Nach der Bearbeitung liegen die Maßtoleranzen bei ≤±0,05 mm (wichtige Teile); nach der Wärmebehandlung entspricht die Härte den Konstruktionsanforderungen (z. B. Aluminiumlegierung HB 80-100); die Haftung der Oberflächenbehandlungsschicht entspricht den Normen (kein Abblättern bei der Prüfung der Querschnittshaftung).

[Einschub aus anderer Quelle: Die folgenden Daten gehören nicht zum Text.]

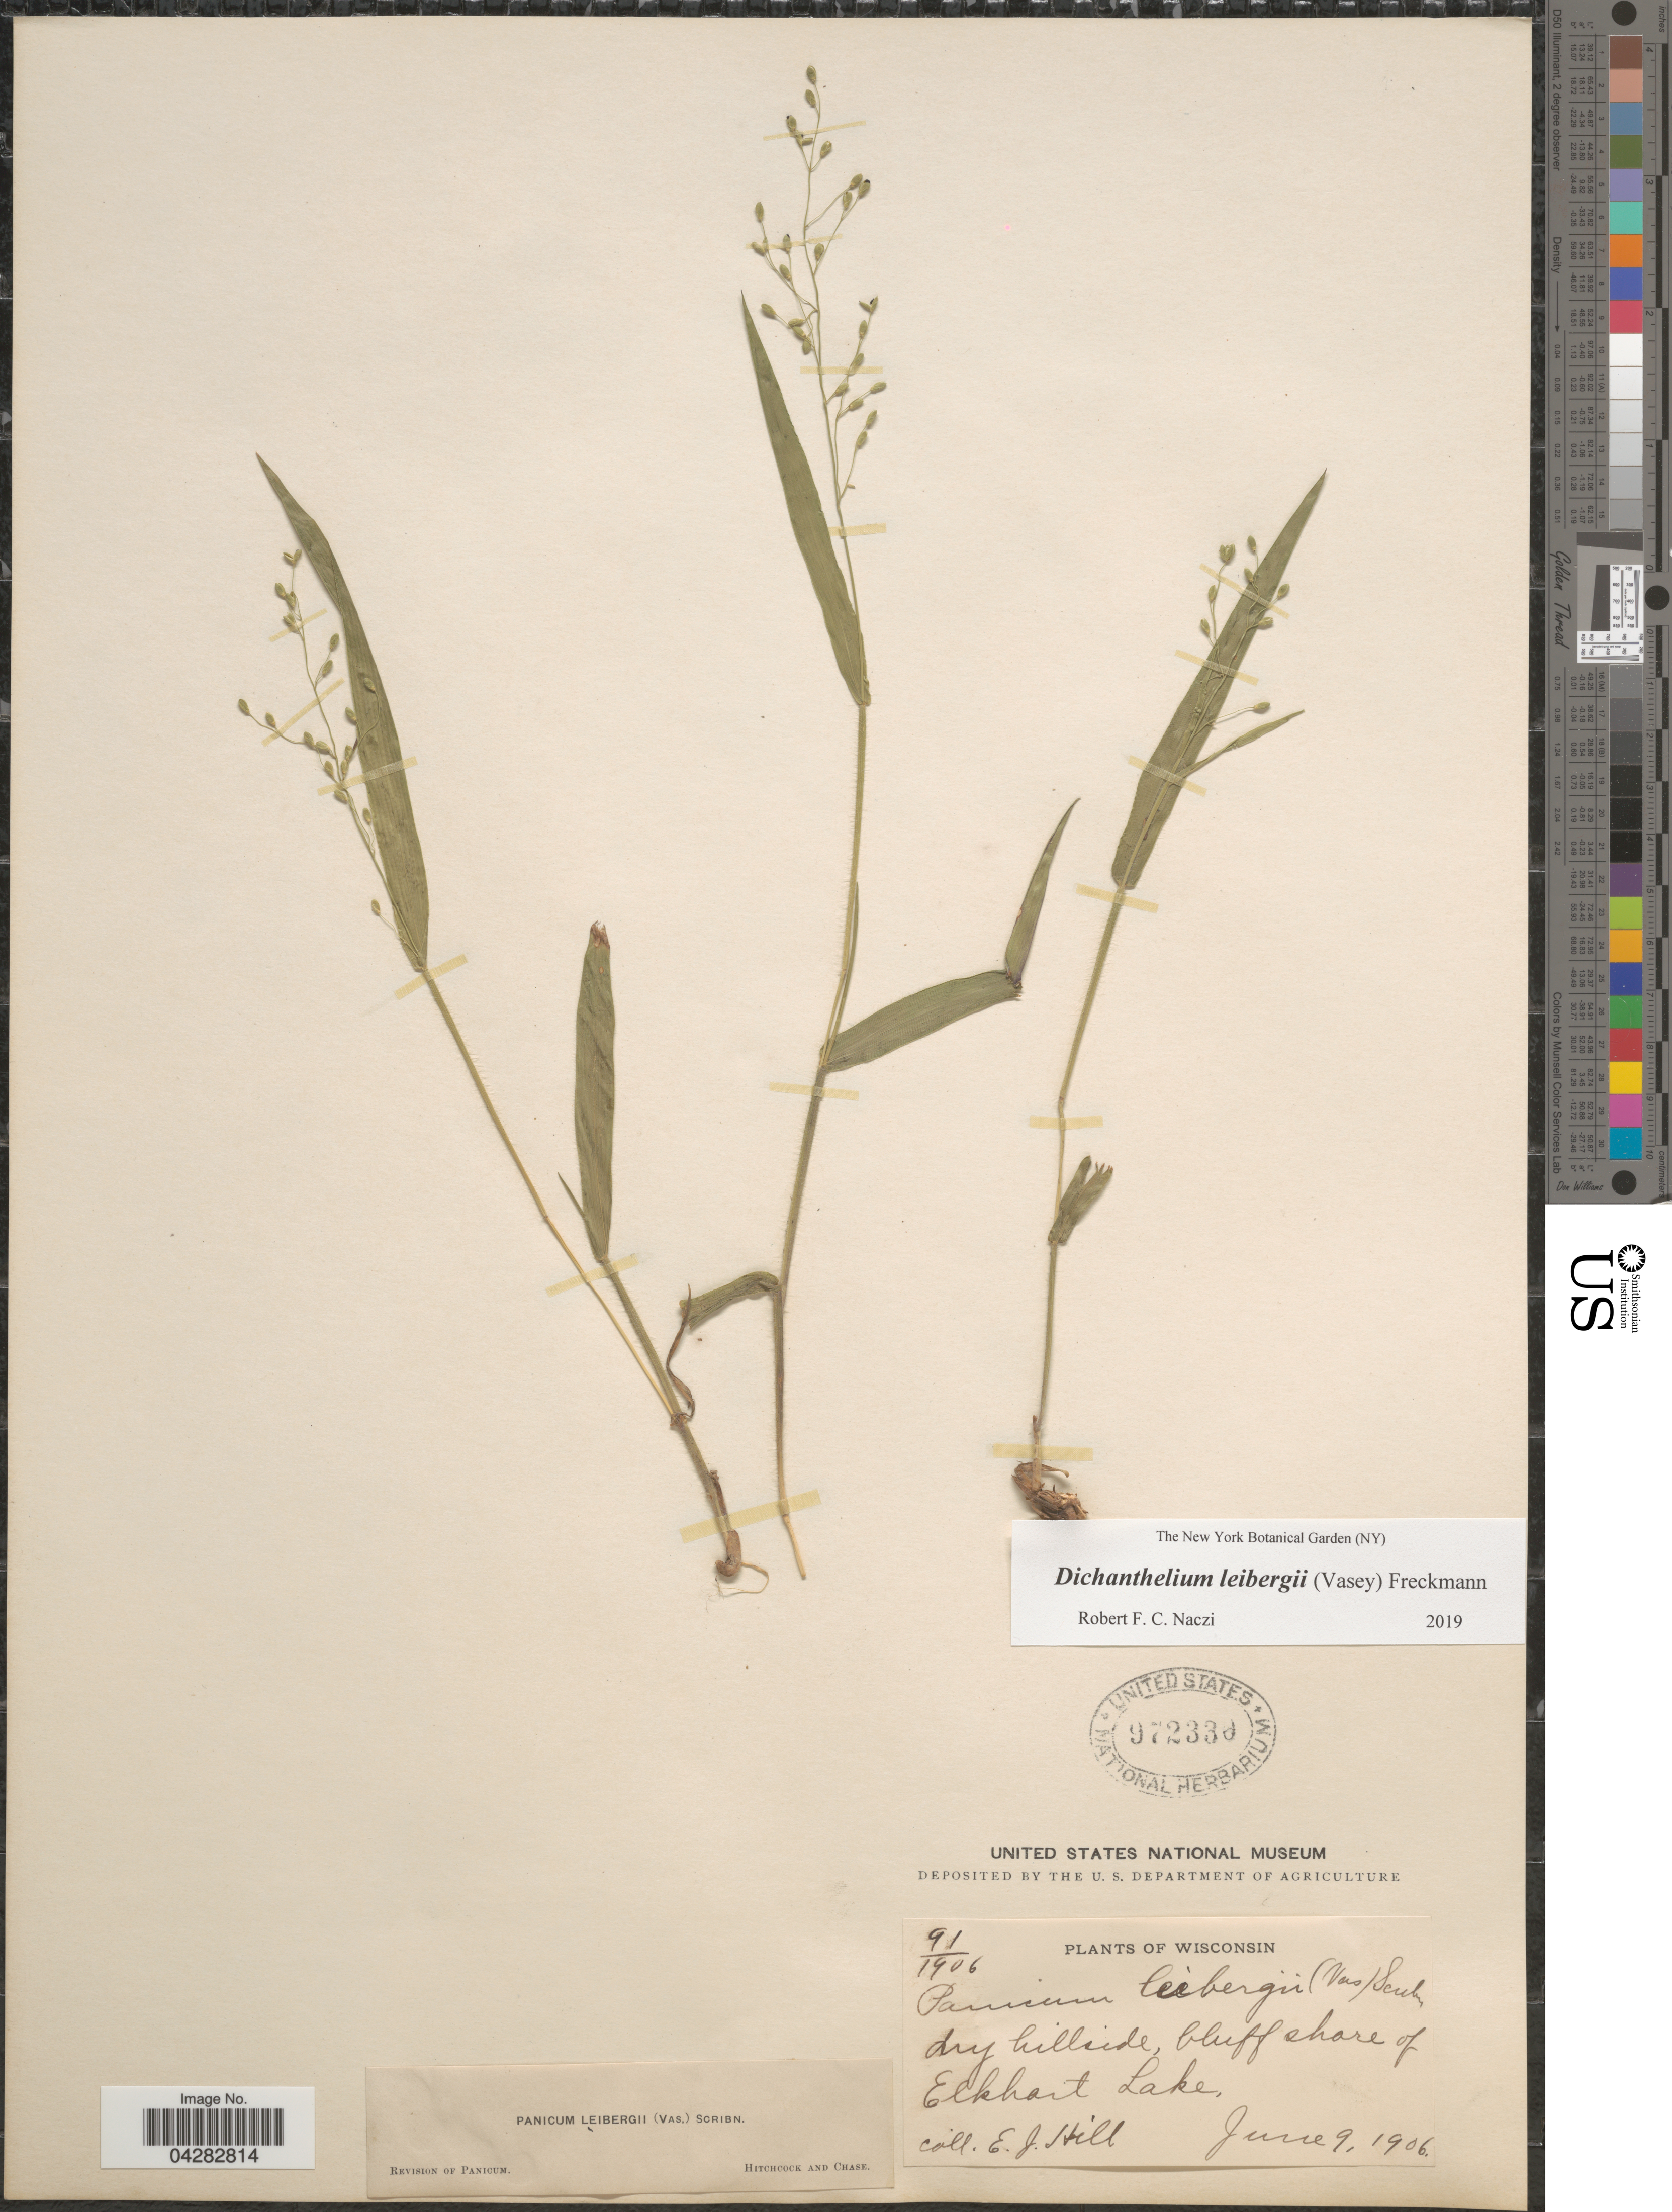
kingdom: Plantae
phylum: Tracheophyta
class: Liliopsida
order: Poales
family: Poaceae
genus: Dichanthelium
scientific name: Dichanthelium leibergii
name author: (Vasey) Gould & C.A. Clark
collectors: E. J. Hill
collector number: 91/1906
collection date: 1906-06-09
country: United States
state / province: Wisconsin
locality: Dry hillside, bluff shore of Elkhart Lake.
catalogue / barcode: US 972330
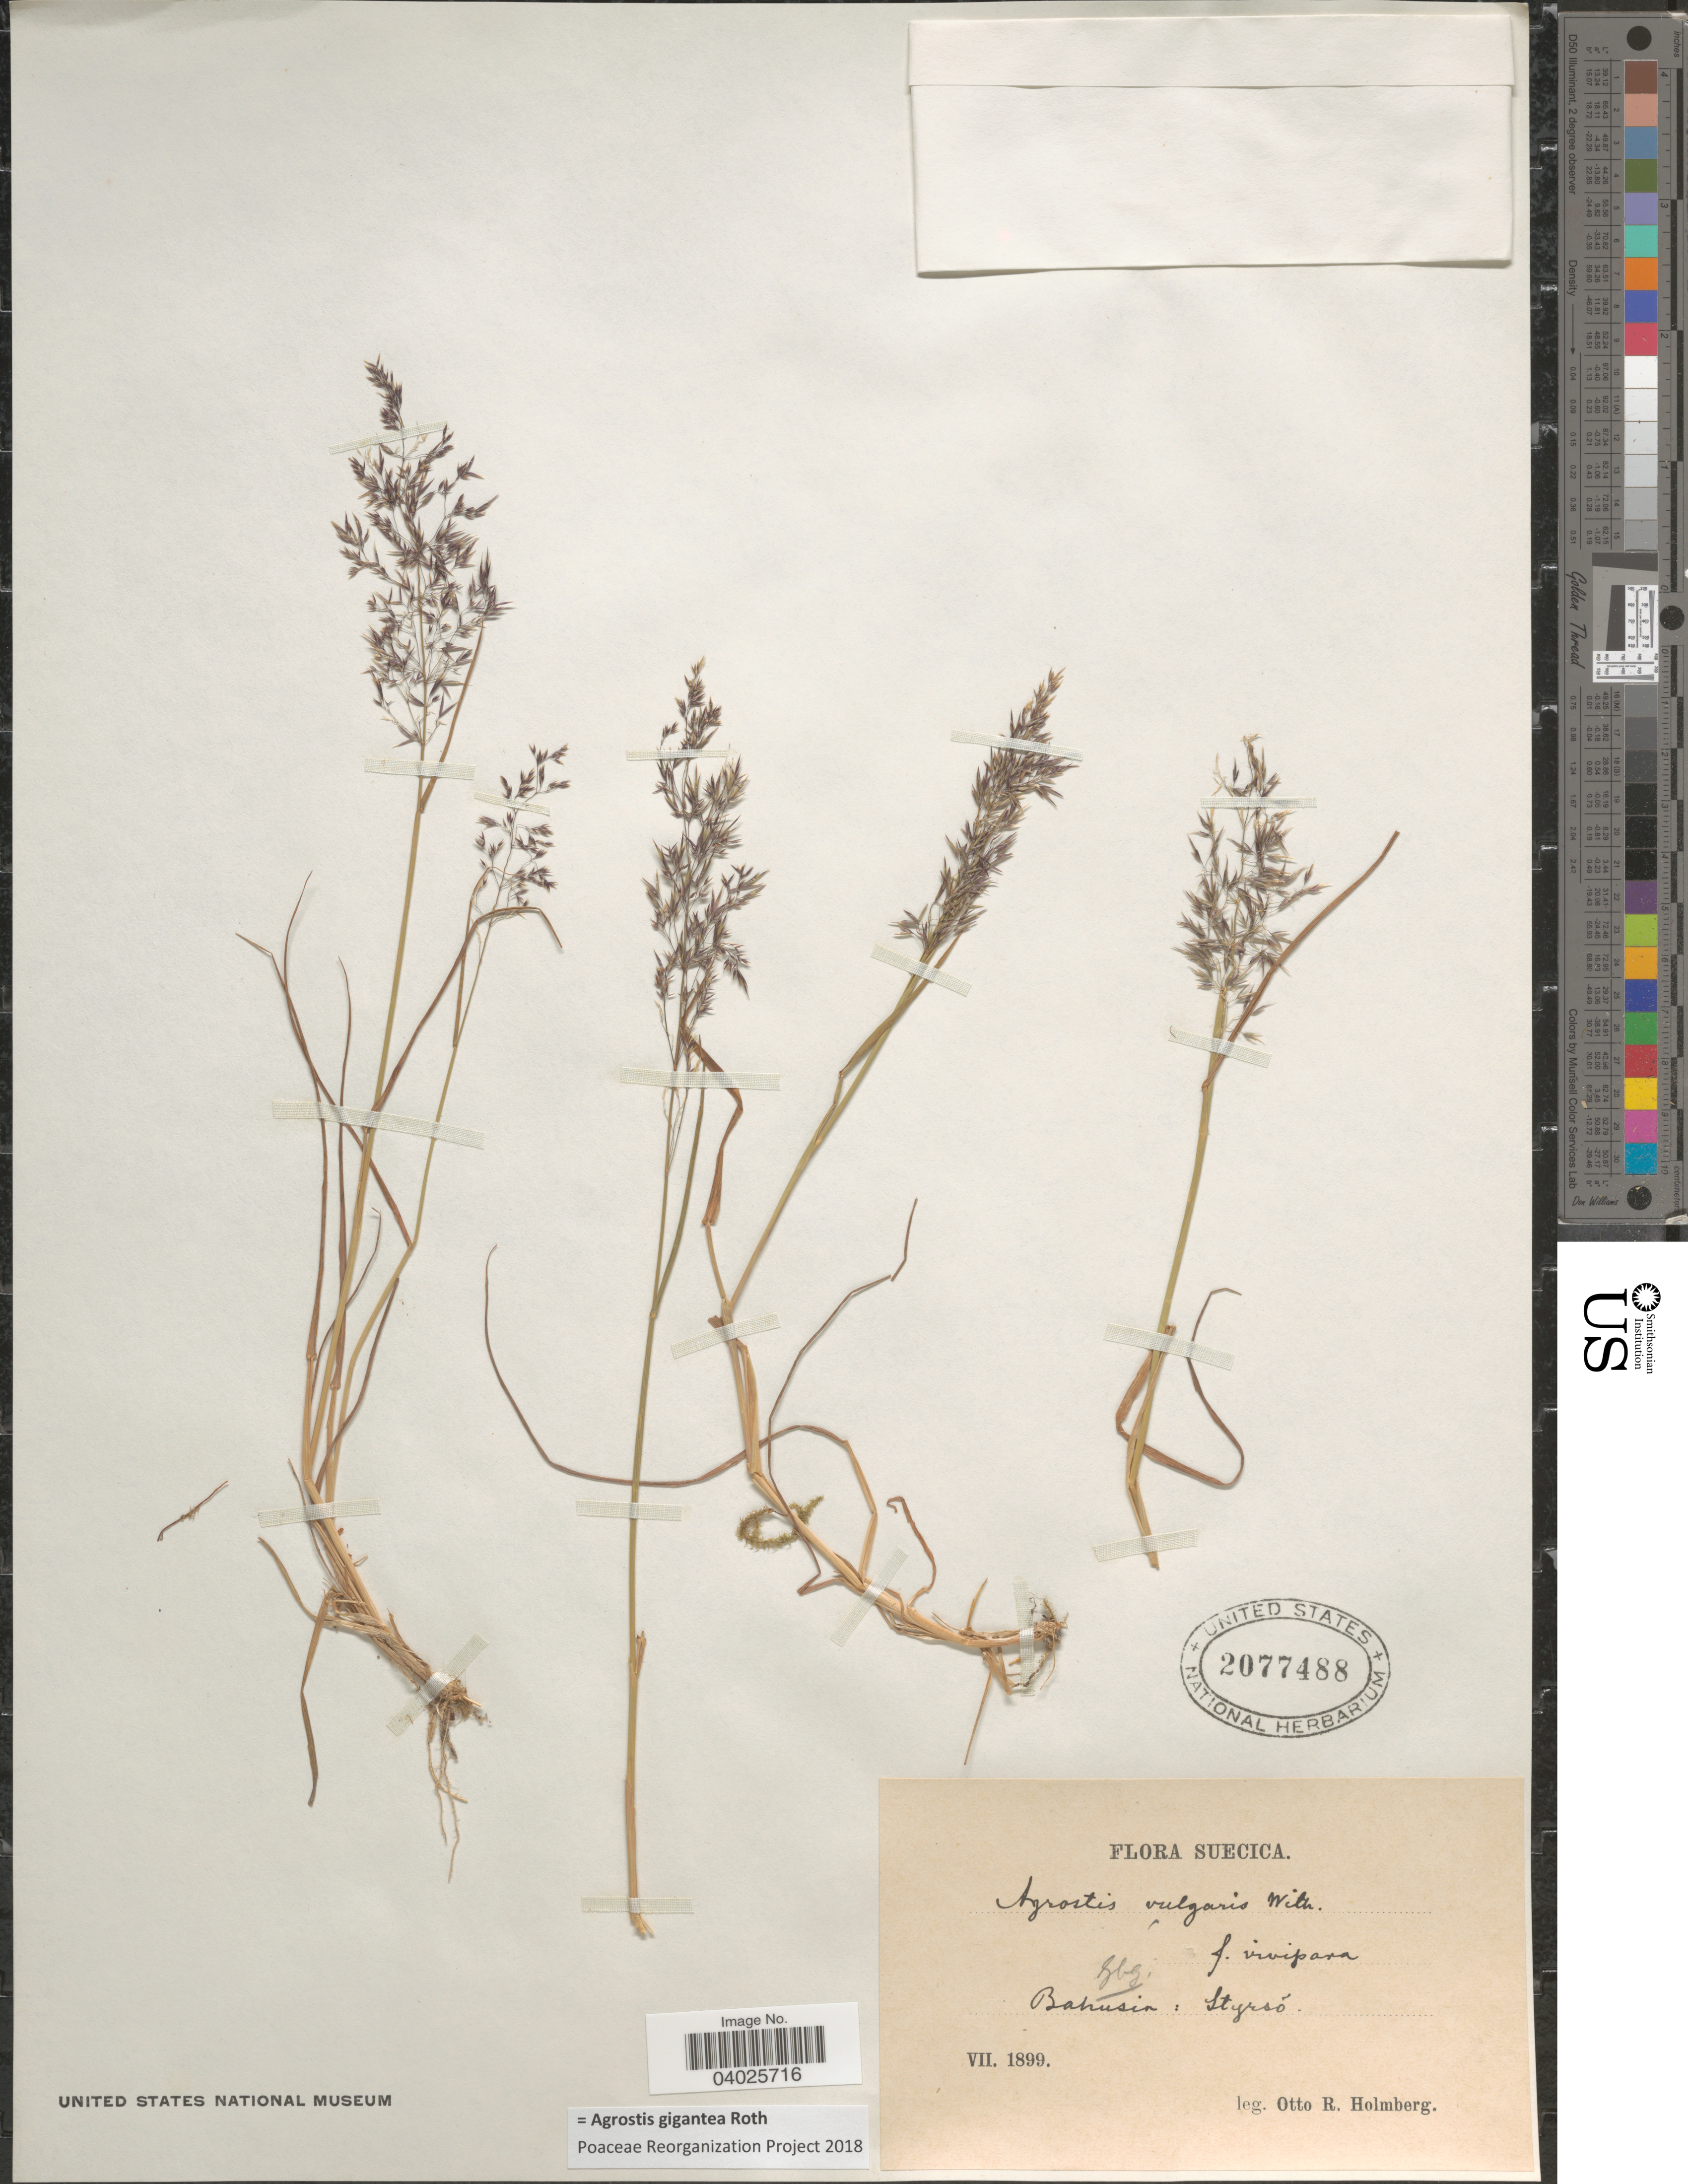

Schritt 11: Verpackung und Lagerung des fertigen Produkts

Kerngeschäft:

  • Klassifizieren und kennzeichnen Sie qualifizierte Gussteile (unter Angabe von Modell, Charge und Produktionsdatum);
  • Verwenden Sie eine feuchtigkeitsdichte und stoßfeste Verpackung (z. B. Luftpolsterfolie, Perlwatte + Karton), um Transportschäden zu vermeiden;
  • Führen Sie vor der Einlagerung eine abschließende Stichprobenprüfung durch (Stichprobenquote ≥ 5%) und registrieren Sie die Gussteile im Lager, nachdem Sie sich vergewissert haben, dass es keine Qualitätsprobleme gibt.

Suijin-Gießlösung

Kokillenguss ist ein hochpräzises, hocheffizientes und großvolumiges Metallformverfahren. Seine Hauptvorteile liegen in der stabilen Gussqualität, der hohen Produktionseffizienz und der hohen Materialausnutzung, wodurch es sich besonders für die Herstellung von Gussteilen aus gut fließenden Legierungen wie Aluminium- und Zinklegierungen eignet. Obwohl die Anfangsinvestitionen in Formen relativ hoch sind, können die Kosten pro Stück in der Massenproduktion erheblich gesenkt werden, was das Verfahren zu einem gängigen Gießverfahren in Branchen wie der Automobilindustrie, dem Maschinenbau und der Haushaltsgeräteindustrie macht.